The shock of this grief was what she couldn’t process. Her mother’s heart had simply given out. Lena placed her hand over her own heart. She wondered how many more beats it had in store for her.
It wasn’t that night that she left for good. She stayed on tour with the band for at least another month. At first, Julian even harbored some hope that the death of Lena’s mother was going to bring them closer together. Lena started coming out to more of the after-parties. Her desire to not be alone seemed to be the strongest effect of her grief.
Bu
t then one afternoon, completely unexpectedly, Lena marched into their hotel room and said, “I’m leaving.” And then added, “For good.”
“What?” Julian had said. He was waking up from an afternoon nap in the hotel bed. His eyes were still groggy with sleep.
She sat on the love seat in the corner. When he sat up in bed and really looked at her, he saw that she was different.
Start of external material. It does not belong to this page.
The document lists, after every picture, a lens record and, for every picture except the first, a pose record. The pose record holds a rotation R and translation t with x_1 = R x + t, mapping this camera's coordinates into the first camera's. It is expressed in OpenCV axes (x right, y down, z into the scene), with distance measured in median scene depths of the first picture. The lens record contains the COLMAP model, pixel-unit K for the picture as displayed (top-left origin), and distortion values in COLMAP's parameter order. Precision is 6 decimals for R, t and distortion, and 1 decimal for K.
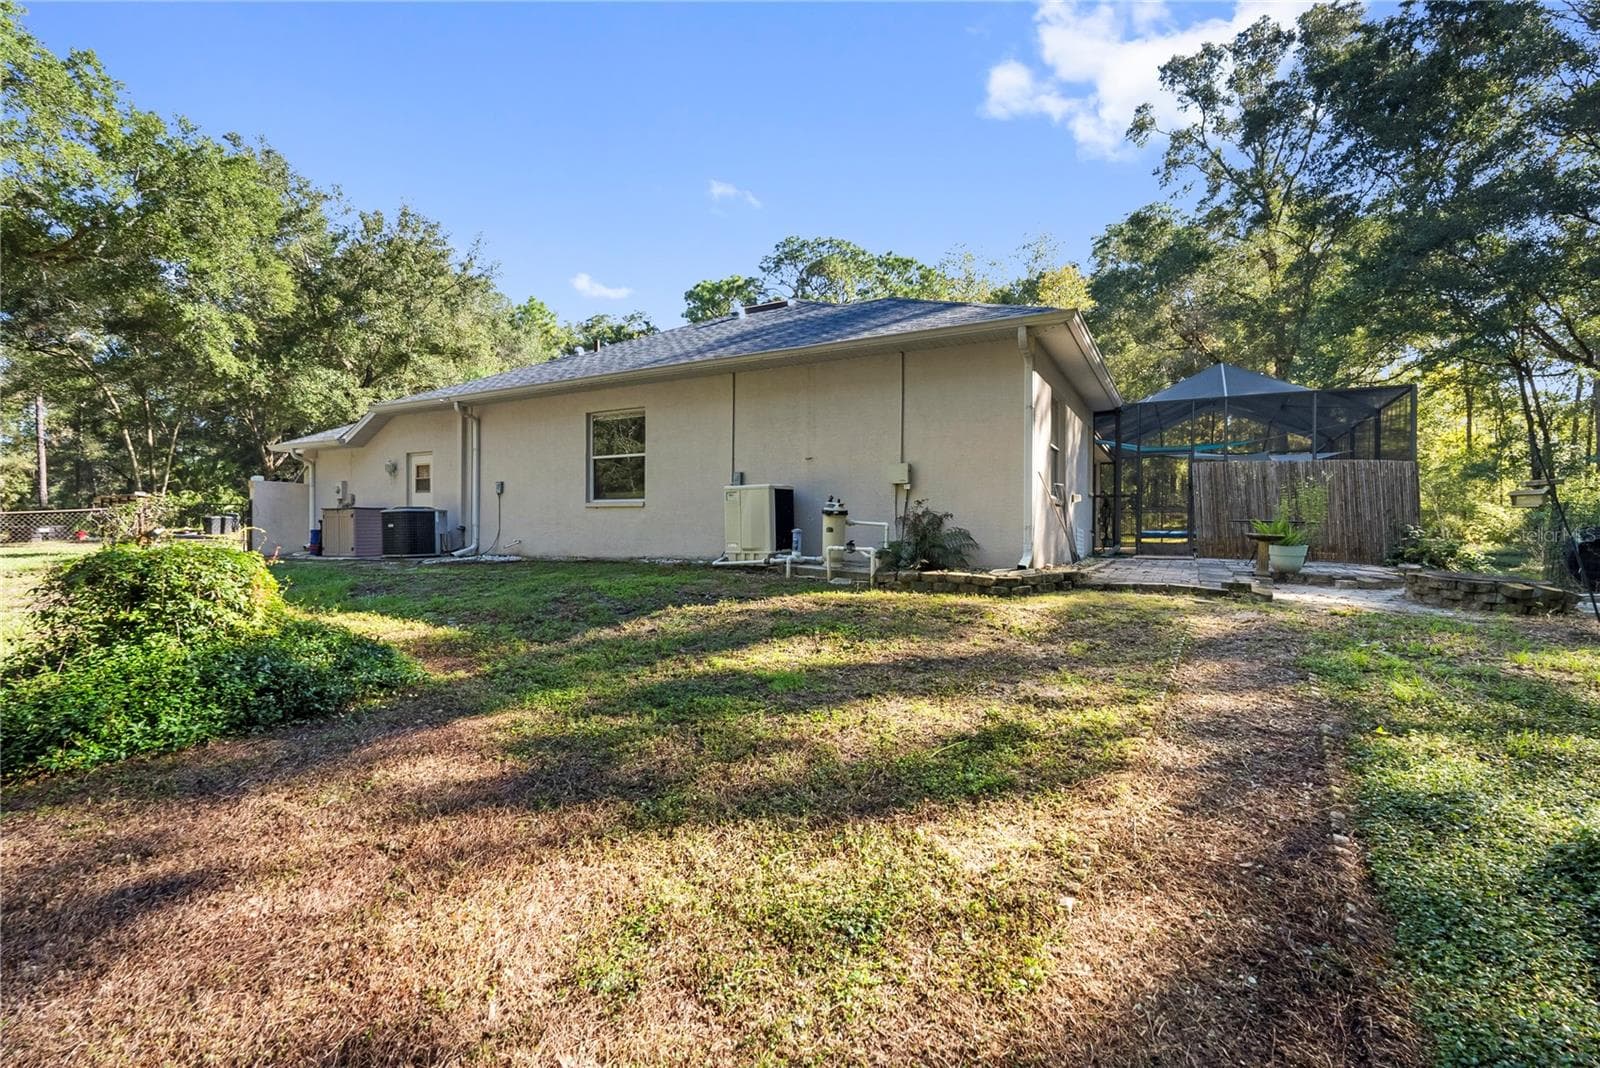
lens RADIAL K [[726.2, 0, 796.3], [0, 726.2, 540.9], [0, 0, 1]] dist [-0.000404, 0.000323]
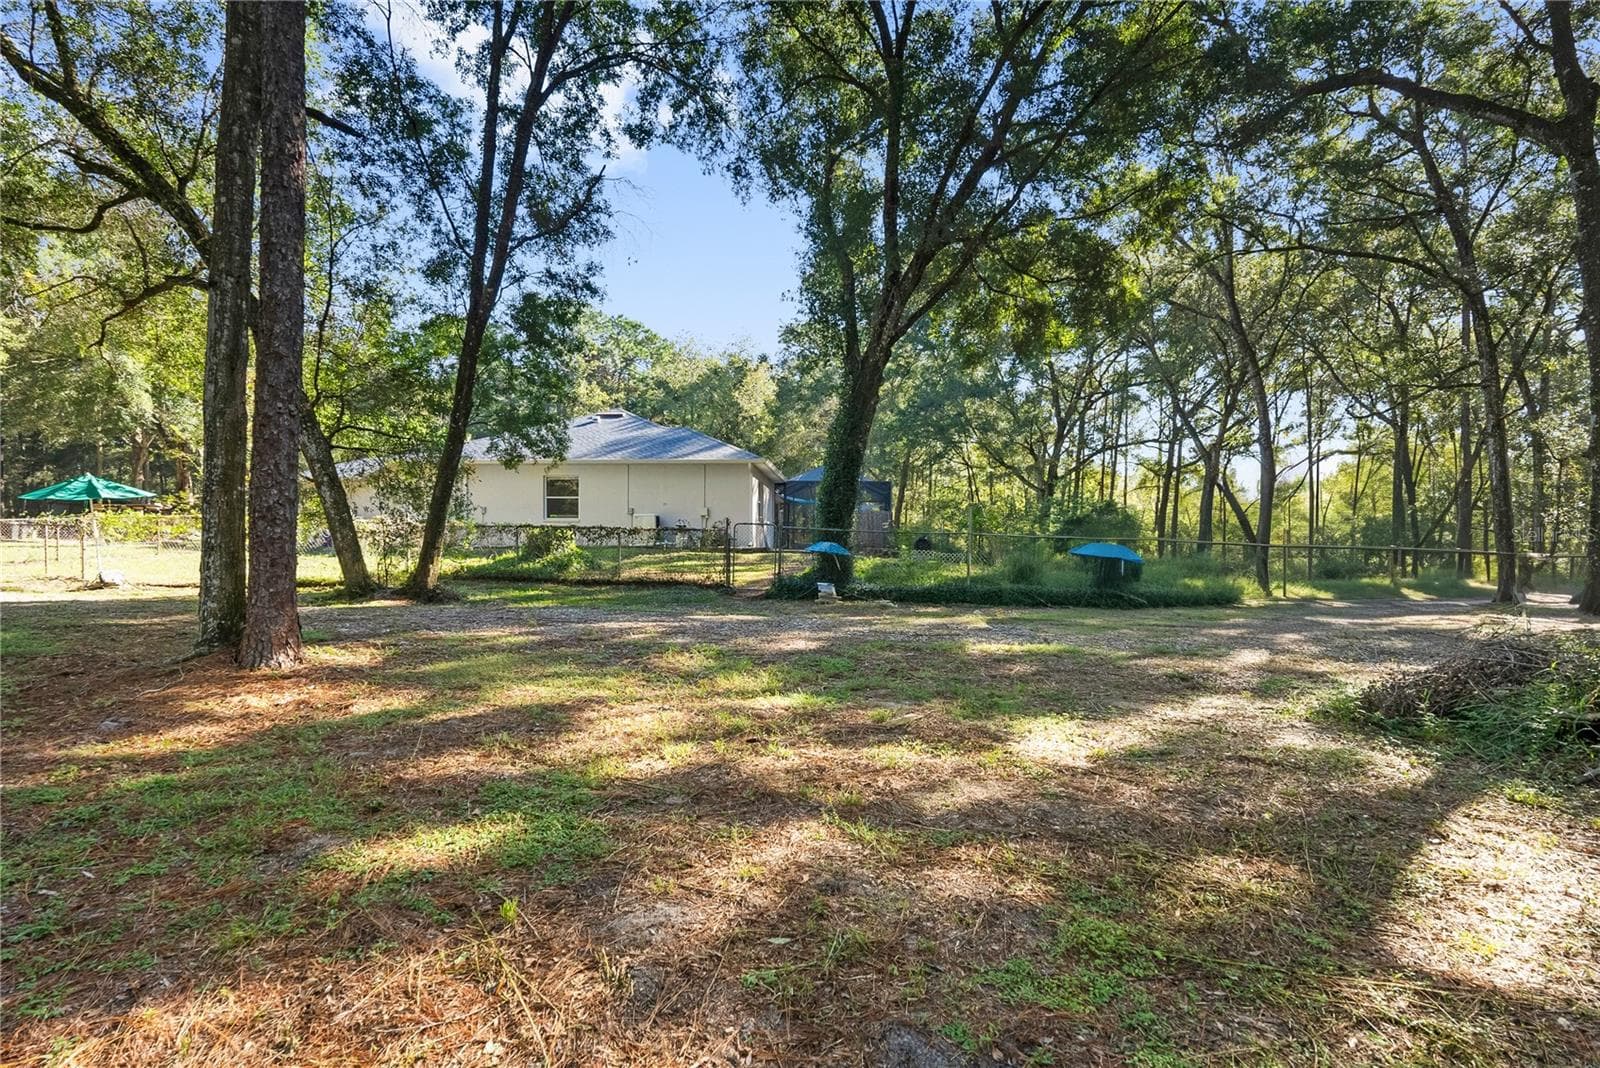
lens RADIAL K [[726.2, 0, 796.3], [0, 726.2, 540.9], [0, 0, 1]] dist [-0.000404, 0.000323]
pose [[0.917219, 0.014380, 0.398124, -0.472364], [-0.001037, 0.999431, -0.033710, 0.083951], [-0.398382, 0.030507, 0.916712, -1.216365]]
He didn’t know how. But she was. She felt so far away even though he could’ve reached out and touched her. Later, he would think it had been like looking at a hologram version of a person.
“I’m going back to school to become a doctor. I know I won’t be earning a degree as a medical doctor, but it will still be a doctorate. It will still be something instead of nothing,” she said flatly. “My mother is dead and I betrayed her while she was alive by lying to her about my new life in the States. But now, I’m going to make things right. I’m going to make things right for her memory.”
Julian shook his head. “Lena, isn’t this what you always lectured me about? You have to live your life for you. You can’t apologize or feel guilty for having your own dreams. Your mother would be so proud of you. I know she would.”
Lena tilted her head down to stare at the hotel carpet. It was cream-colored and plush. “That’s a luxury only afforded to you, Oliver,” she said, and stood up from the love seat. “I’ve already told Mikey I’m leaving. He’s booked my flight for this afternoon.”
“Lena,” he said, jumping out of the bed. “Wait. Please.”
But she didn’t wait. She left.
And she never came back.
III.
I gaped at Julian. We were sitting in the very back booth of the small diner he’d steered me into.
When we’d come in, he’d introduced me to the man who’d greeted us at the door.
“This is Joe, my manager Mikey’s little brother,” he said. And then once we’d taken a seat at the booth he’d added, “Good people. The whole family.”
An untouched plate of French fries sat in front of us. And two similarly untouched vanilla milk shakes. The whipped cream had begun to melt, and the maraschino cherry was dangerously close to nose-diving into the ice cream.